[EXERCISE PROMPT] With images excluded, write out each entry below exactly as given.

[RECORD EXTRACTS]
== Segment start ==
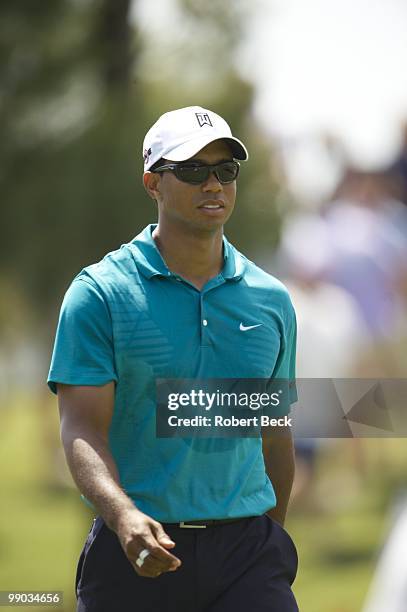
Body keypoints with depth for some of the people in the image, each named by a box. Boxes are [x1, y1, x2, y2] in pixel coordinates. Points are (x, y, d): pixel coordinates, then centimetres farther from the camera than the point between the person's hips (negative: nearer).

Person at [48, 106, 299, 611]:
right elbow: (81, 428, -10)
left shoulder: (271, 300, 9)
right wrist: (125, 517, -27)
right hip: (135, 550, -2)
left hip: (246, 551, 2)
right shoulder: (99, 294, -2)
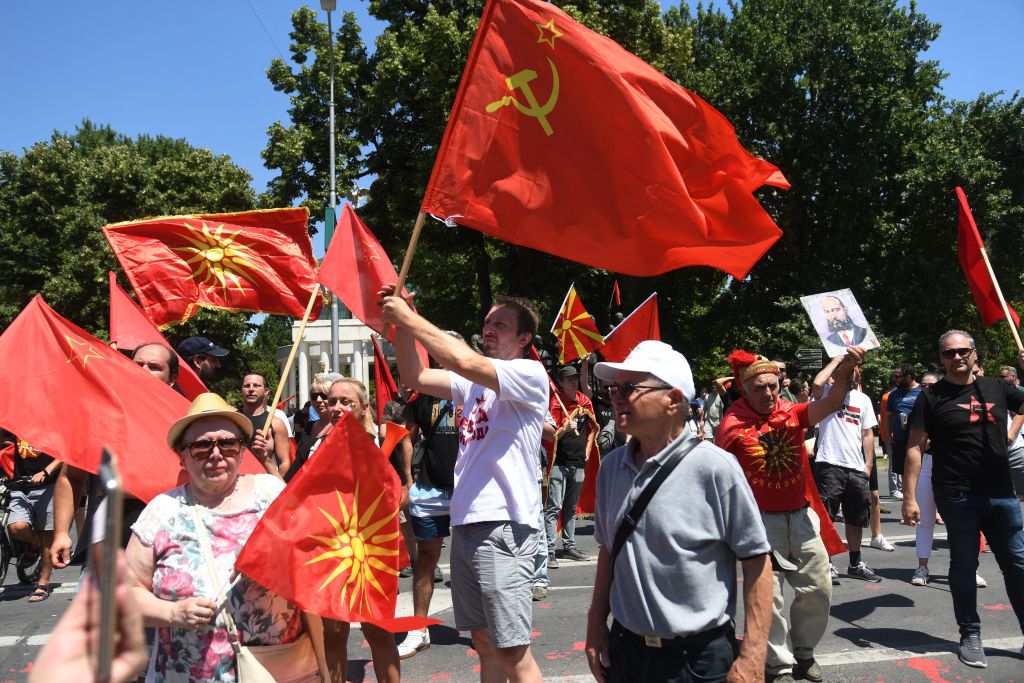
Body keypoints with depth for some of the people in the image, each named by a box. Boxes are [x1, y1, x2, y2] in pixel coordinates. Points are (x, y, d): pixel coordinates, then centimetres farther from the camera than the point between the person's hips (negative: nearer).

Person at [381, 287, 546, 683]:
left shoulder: (530, 375, -9)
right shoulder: (475, 382, 15)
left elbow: (464, 361, -24)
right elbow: (415, 377, 10)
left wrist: (410, 317, -17)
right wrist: (400, 323, -2)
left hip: (504, 528, -8)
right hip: (465, 525, 8)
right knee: (484, 642, 17)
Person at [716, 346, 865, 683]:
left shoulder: (792, 412, -4)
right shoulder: (732, 424, -12)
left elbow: (830, 403, -20)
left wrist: (845, 370, -37)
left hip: (800, 514, 4)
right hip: (760, 519, -4)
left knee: (818, 588, 12)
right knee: (768, 595, 3)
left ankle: (803, 651, 36)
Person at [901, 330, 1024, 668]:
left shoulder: (996, 387, 7)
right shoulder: (932, 397, -4)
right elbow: (914, 447, -6)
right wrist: (909, 497, -12)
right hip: (958, 497, -3)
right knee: (964, 566, 7)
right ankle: (970, 635, 21)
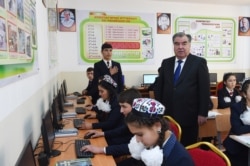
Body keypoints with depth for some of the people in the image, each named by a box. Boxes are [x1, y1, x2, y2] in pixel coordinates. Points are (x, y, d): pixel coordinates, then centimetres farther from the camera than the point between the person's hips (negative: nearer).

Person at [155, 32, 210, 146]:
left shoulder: (199, 62, -3)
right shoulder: (166, 63, 8)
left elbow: (205, 89, -5)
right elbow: (159, 87, 10)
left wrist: (203, 113, -9)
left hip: (189, 115, -3)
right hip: (168, 114, 3)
== Segment end ==
[FINISHED TASK]
Body keypoints with depth for some of the people in the image, each named by a box. Boxes are [x1, y1, x2, y2] in pixel coordinates. Points are (x, y, d): pixel coordinates, then centimetres farther from the camera than the point between the person's hips (negative: nearer).

Person at [48, 106, 299, 611]:
right elbow: (81, 428, -10)
left shoulder: (271, 300, 9)
right wrist: (125, 517, -27)
right hip: (135, 550, -2)
left hip: (246, 551, 2)
right shoulder: (99, 294, -2)
Body keypoints with depth for some of the people in the image, each named by a box. Boxes are [x1, y1, x2, y2] in pixel coordinates. Points are (x, y, d): pixel coordinates, then centimetres farther from the camera than the point between the person's hips (negative: nearer).

Person at [381, 287, 546, 683]:
left shoulder: (530, 375, -9)
right shoulder: (475, 382, 15)
left elbow: (464, 361, -24)
right elbow: (415, 377, 10)
left wrist: (410, 317, -17)
right wrist: (400, 323, -2)
left hip: (504, 528, -8)
right hip: (465, 525, 8)
right knee: (484, 642, 17)
Person at [716, 346, 865, 683]:
left shoulder: (792, 412, -4)
right shoulder: (732, 424, -12)
left elbow: (830, 403, -20)
left wrist: (845, 370, -37)
left hip: (800, 514, 4)
right hip: (760, 519, -4)
left knee: (818, 588, 12)
right knee: (768, 595, 3)
left ankle: (803, 651, 36)
Person at [901, 330, 1024, 668]:
left shoulder: (996, 387, 7)
right shoulder: (932, 397, -4)
right elbow: (914, 447, -6)
right wrist: (909, 497, -12)
right hip: (958, 497, -3)
right knee: (964, 566, 7)
right ankle: (970, 635, 21)
Body keypoints with depth for some of the people in the image, each named by a box. Boxes are [x1, y1, x2, y2] in pixel coordinates. Points are (x, y, d): pixel coordinates, then centimetres farther from the camera than the point between the person's hips (negative: nearer).

Person at [155, 32, 210, 146]:
left shoulder: (199, 62, -3)
right shoulder: (166, 63, 8)
left elbow: (205, 89, -5)
right elbow: (159, 87, 10)
left wrist: (203, 113, -9)
left hip: (189, 115, -3)
right hip: (168, 114, 3)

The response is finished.